* WORK TASK A *
Write out the part of the D10-300 software update thread that opens with the words containing "## cheesedjdj (Jan" and closes with "download anything anyways.".

# D10-300 software update



## CHaynes112 (Dec 2, 2009)

I have an older D10-300 unit with software version 0x1153 on it. Is there a way to force the newest version (I think it's 0x1191)? I have tried the 02468 method after a reset a few times without any lick. Does that only work with HD units? Does it have to be done at a certain time of the day?

-Thanks


----------



## cheesedjdj (Jan 21, 2010)

02468 is supposed to work but my boxes have always gotten stuck at 97% whenever I try a download. Also for some reason directv has had older software in the stream for a while now so I wouldn't try and download anything anyways.


----------



## matt (Jan 12, 2010)

At the time of this post, 0x1009 is what it available to download.

http://www.redh.com/dtv/


----------



## CHaynes112 (Dec 2, 2009)

Then why is it staying at 0x01153?


----------



## matt (Jan 12, 2010)

It won't automatically download an older version of software 

Your IRD has a later version that what is _currently_ available for download.


----------



## BattleZone (Nov 13, 2007)

As long as you have your receiver hooked up to the satellite, it should always have the latest version of the software. As stated, DirecTV has reverted the sat stream to an older version of the software for those receivers, so receivers that already have a newer version won't revert or change. You can't force a receiver to use an older version of the firmware.


----------



## CHaynes112 (Dec 2, 2009)

Thank you for the info.

Is there anyway _at all_ to force the 0x1191 update?

-Thanks


----------



## litzdog911 (Jun 23, 2004)

CHaynes112 said:


> Thank you for the info.
> 
> Is there anyway _at all_ to force the 0x1191 update?
> 
> -Thanks


No. It will be updated automatically when its turn comes up in the data stream.


----------



## CHaynes112 (Dec 2, 2009)

Ok, I guess I'll just have to wait and hope they put 0x1191 back in the stream sometime 

-Thanks


----------



## Stuart Sweet (Jun 19, 2006)

CHaynes112, I believe the D10-300, while still a supported receiver, is no longer in active development. I think at this point if you want a newer feature set you would have to upgrade to a D12 or H24 receiver.


----------

* DATA FOR THE TASK *
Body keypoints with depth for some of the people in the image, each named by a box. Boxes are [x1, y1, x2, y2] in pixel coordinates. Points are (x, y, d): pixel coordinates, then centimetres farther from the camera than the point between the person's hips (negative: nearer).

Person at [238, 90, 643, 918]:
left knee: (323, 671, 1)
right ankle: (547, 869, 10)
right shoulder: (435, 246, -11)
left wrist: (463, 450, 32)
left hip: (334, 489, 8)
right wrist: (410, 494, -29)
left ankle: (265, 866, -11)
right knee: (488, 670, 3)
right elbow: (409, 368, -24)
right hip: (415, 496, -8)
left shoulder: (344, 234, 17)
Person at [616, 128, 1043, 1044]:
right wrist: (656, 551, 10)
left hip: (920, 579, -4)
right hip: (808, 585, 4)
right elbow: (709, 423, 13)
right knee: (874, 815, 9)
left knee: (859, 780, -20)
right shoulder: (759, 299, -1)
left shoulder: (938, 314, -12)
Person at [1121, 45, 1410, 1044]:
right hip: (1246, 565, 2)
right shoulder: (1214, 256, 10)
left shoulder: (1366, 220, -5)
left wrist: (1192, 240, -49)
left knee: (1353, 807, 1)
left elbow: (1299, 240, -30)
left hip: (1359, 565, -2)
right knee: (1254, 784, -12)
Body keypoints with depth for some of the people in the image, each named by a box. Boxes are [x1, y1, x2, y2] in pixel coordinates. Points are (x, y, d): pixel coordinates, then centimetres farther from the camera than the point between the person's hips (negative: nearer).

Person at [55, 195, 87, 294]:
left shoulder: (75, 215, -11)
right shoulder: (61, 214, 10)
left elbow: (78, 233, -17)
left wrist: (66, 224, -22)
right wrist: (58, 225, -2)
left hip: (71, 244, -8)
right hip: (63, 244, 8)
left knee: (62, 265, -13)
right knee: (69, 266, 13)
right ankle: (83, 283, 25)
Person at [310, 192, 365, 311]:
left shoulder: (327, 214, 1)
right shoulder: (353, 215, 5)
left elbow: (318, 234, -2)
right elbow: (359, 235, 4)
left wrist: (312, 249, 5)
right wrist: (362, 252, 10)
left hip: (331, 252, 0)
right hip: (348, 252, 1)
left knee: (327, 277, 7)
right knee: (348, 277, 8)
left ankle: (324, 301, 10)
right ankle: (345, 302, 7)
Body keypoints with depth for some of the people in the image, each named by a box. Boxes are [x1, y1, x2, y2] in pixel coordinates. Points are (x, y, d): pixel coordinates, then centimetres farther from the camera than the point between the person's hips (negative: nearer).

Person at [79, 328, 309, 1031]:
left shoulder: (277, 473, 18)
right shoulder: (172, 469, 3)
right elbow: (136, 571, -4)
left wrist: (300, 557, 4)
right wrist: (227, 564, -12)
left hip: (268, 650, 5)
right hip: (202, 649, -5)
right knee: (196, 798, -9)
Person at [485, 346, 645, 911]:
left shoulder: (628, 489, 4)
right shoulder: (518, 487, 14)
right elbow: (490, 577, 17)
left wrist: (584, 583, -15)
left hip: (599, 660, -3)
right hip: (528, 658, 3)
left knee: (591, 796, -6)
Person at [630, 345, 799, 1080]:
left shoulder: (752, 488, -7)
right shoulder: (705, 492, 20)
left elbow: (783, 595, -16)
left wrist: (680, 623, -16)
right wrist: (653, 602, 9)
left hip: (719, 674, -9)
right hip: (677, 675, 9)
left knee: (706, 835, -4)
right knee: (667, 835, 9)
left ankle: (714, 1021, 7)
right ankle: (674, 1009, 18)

* WORK TASK B *
In the records, update the part that opens with the line containing "left wrist: (463, 450, 32)" and closes with the line containing "left shoulder: (938, 314, -12)" by changing "elbow" to "forearm" and keeping everything else the same. Return only those lines.

* EXPECTED OUTPUT A *
## cheesedjdj (Jan 21, 2010)

02468 is supposed to work but my boxes have always gotten stuck at 97% whenever I try a download. Also for some reason directv has had older software in the stream for a while now so I wouldn't try and download anything anyways.

* EXPECTED OUTPUT B *
left wrist: (463, 450, 32)
left hip: (334, 489, 8)
right wrist: (410, 494, -29)
left ankle: (265, 866, -11)
right knee: (488, 670, 3)
right forearm: (409, 368, -24)
right hip: (415, 496, -8)
left shoulder: (344, 234, 17)
Person at [616, 128, 1043, 1044]:
right wrist: (656, 551, 10)
left hip: (920, 579, -4)
right hip: (808, 585, 4)
right forearm: (709, 423, 13)
right knee: (874, 815, 9)
left knee: (859, 780, -20)
right shoulder: (759, 299, -1)
left shoulder: (938, 314, -12)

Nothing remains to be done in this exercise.